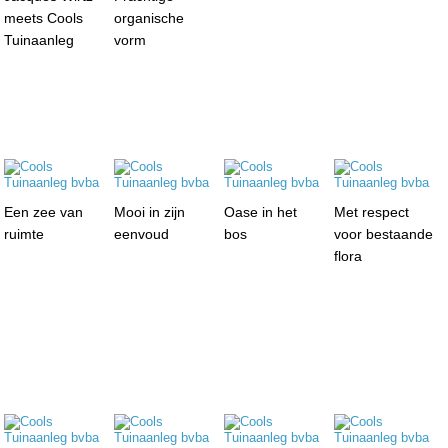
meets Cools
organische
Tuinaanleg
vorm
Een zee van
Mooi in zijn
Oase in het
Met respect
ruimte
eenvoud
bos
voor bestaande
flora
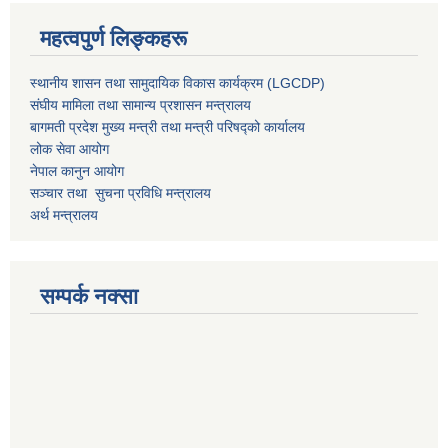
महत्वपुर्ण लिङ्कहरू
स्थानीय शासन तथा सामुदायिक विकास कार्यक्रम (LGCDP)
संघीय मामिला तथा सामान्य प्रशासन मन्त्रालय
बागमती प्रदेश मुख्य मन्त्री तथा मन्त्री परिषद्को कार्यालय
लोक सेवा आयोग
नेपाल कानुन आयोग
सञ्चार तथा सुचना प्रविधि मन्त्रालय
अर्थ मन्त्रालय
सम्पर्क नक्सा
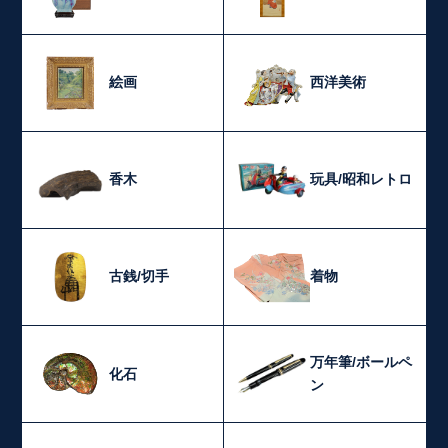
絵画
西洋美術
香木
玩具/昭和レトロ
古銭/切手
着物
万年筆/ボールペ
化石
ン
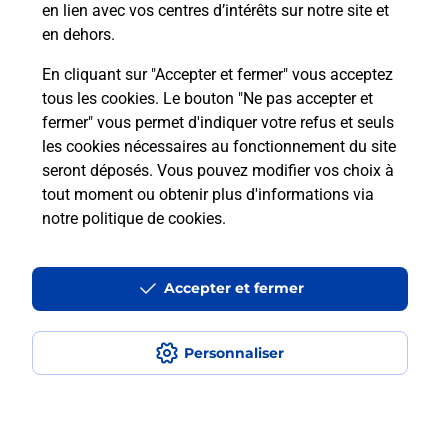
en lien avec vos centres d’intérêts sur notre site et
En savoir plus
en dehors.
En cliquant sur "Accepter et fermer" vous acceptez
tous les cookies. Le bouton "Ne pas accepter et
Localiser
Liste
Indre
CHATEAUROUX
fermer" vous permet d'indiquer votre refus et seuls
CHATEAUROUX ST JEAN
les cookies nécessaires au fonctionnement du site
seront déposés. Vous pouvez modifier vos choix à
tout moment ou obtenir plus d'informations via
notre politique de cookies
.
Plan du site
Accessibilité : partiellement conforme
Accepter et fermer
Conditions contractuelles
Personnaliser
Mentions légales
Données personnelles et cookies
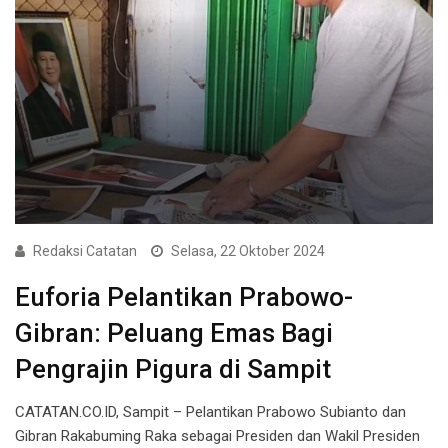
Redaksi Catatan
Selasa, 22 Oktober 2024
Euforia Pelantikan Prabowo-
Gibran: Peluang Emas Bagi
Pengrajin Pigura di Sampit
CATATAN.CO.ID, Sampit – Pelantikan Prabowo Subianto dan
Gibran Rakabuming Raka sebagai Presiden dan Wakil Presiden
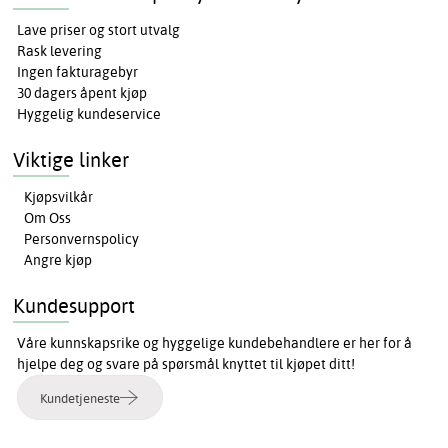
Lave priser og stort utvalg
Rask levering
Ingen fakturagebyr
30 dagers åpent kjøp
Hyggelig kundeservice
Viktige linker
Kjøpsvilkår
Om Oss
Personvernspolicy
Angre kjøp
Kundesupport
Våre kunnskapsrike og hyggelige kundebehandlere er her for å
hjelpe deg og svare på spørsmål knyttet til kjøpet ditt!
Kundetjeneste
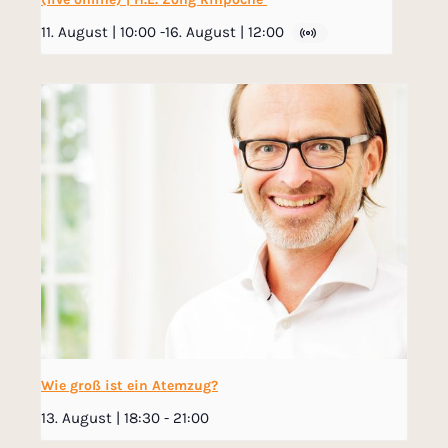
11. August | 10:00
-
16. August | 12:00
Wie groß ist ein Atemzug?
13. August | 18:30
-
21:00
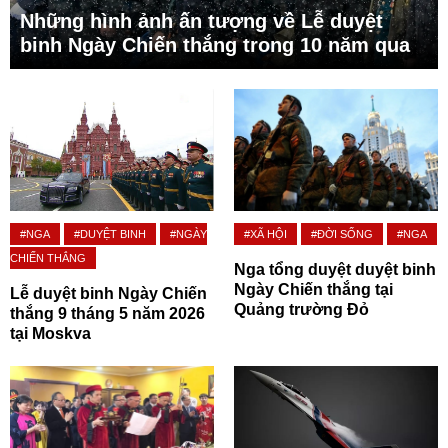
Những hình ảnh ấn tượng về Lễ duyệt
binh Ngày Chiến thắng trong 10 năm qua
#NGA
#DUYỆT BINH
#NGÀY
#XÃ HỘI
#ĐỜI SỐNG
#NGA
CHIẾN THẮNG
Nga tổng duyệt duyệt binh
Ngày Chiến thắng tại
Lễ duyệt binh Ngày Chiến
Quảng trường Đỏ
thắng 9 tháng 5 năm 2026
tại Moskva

==

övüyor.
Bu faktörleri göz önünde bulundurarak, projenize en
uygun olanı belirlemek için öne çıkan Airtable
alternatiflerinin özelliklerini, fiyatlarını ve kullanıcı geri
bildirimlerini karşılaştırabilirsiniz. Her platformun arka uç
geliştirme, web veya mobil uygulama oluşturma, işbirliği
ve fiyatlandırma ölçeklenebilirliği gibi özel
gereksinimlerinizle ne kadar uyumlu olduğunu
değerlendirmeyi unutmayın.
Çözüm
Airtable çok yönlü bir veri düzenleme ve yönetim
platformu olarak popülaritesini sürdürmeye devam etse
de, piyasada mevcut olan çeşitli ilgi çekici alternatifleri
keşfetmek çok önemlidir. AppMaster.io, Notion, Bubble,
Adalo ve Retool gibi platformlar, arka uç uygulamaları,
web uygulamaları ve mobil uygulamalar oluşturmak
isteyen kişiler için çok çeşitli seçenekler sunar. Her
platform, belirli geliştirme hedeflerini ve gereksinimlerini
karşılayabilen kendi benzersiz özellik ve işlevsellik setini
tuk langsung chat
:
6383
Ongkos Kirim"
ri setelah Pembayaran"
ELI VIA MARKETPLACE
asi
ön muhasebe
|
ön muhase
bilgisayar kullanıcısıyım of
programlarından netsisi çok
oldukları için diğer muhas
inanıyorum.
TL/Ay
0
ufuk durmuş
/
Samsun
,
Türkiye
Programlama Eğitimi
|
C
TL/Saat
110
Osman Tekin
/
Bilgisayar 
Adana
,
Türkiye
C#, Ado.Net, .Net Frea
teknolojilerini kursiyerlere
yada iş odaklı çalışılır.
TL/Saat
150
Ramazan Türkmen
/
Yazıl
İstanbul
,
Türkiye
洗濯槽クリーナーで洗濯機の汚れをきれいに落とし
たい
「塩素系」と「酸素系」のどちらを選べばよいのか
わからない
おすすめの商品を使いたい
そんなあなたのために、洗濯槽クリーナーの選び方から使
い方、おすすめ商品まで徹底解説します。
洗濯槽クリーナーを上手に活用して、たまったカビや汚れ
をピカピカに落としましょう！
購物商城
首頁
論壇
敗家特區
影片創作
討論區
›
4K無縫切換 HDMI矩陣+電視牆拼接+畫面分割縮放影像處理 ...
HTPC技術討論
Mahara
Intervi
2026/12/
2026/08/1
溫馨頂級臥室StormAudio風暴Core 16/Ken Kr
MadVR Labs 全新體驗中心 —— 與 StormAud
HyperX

**Problem details:**
In the entries above, find the line with "bildirimlerini karşılaştırabilirsiniz. Her" and the line with "web uygulamaları ve", then set down exactly those two and every line between them, nothing else.

**Problem solution:**
bildirimlerini karşılaştırabilirsiniz. Her platformun arka uç
geliştirme, web veya mobil uygulama oluşturma, işbirliği
ve fiyatlandırma ölçeklenebilirliği gibi özel
gereksinimlerinizle ne kadar uyumlu olduğunu
değerlendirmeyi unutmayın.
Çözüm
Airtable çok yönlü bir veri düzenleme ve yönetim
platformu olarak popülaritesini sürdürmeye devam etse
de, piyasada mevcut olan çeşitli ilgi çekici alternatifleri
keşfetmek çok önemlidir. AppMaster.io, Notion, Bubble,
Adalo ve Retool gibi platformlar, arka uç uygulamaları,
web uygulamaları ve mobil uygulamalar oluşturmak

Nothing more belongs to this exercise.